Would you restate every entry that follows, word for word, and leave out the pictures?

Source material:
__________________________________________________

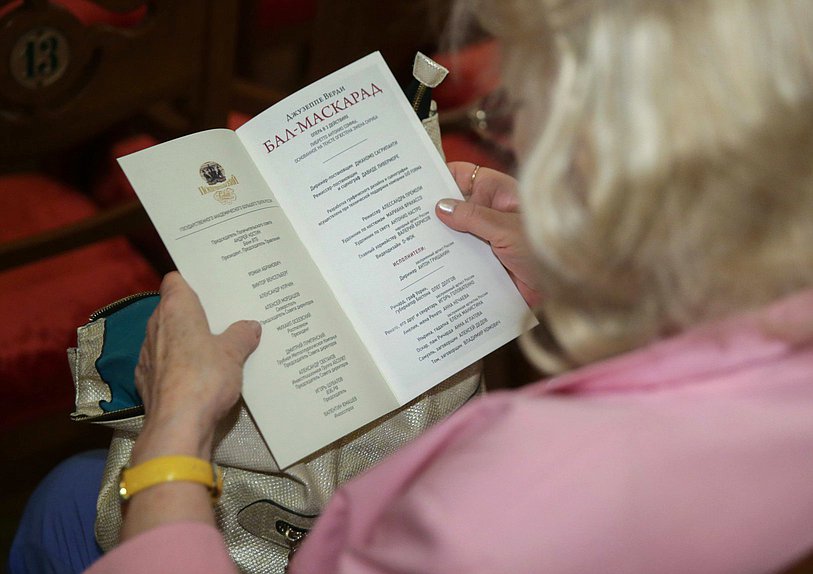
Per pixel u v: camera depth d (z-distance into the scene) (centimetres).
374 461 83
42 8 87
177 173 74
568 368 50
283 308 75
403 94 81
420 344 79
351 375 76
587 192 43
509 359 146
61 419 120
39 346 109
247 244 75
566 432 44
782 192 40
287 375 74
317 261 78
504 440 44
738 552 44
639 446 43
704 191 40
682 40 39
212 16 101
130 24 126
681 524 43
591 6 41
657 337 47
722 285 43
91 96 98
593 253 43
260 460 77
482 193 90
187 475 61
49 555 90
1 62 88
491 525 42
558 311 47
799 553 46
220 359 68
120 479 62
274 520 79
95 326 80
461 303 80
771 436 44
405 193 80
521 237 79
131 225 108
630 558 43
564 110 42
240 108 129
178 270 73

__________________________________________________

Solution to this exercise:
Per pixel u v: camera depth d (z-distance into the scene) (centimetres).
374 461 83
42 8 87
177 173 74
568 368 50
283 308 75
403 94 81
420 344 79
351 375 76
587 192 43
509 359 146
61 419 120
39 346 109
247 244 75
566 432 44
782 192 40
287 375 74
317 261 78
504 440 44
738 552 44
639 446 43
704 191 40
682 40 39
212 16 101
130 24 126
681 524 43
591 6 41
657 337 47
722 285 43
91 96 98
593 253 43
260 460 77
482 193 90
187 475 61
49 555 90
1 62 88
491 525 42
558 311 47
799 553 46
220 359 68
120 479 62
274 520 79
95 326 80
461 303 80
771 436 44
405 193 80
521 237 79
131 225 108
630 558 43
564 110 42
240 108 129
178 270 73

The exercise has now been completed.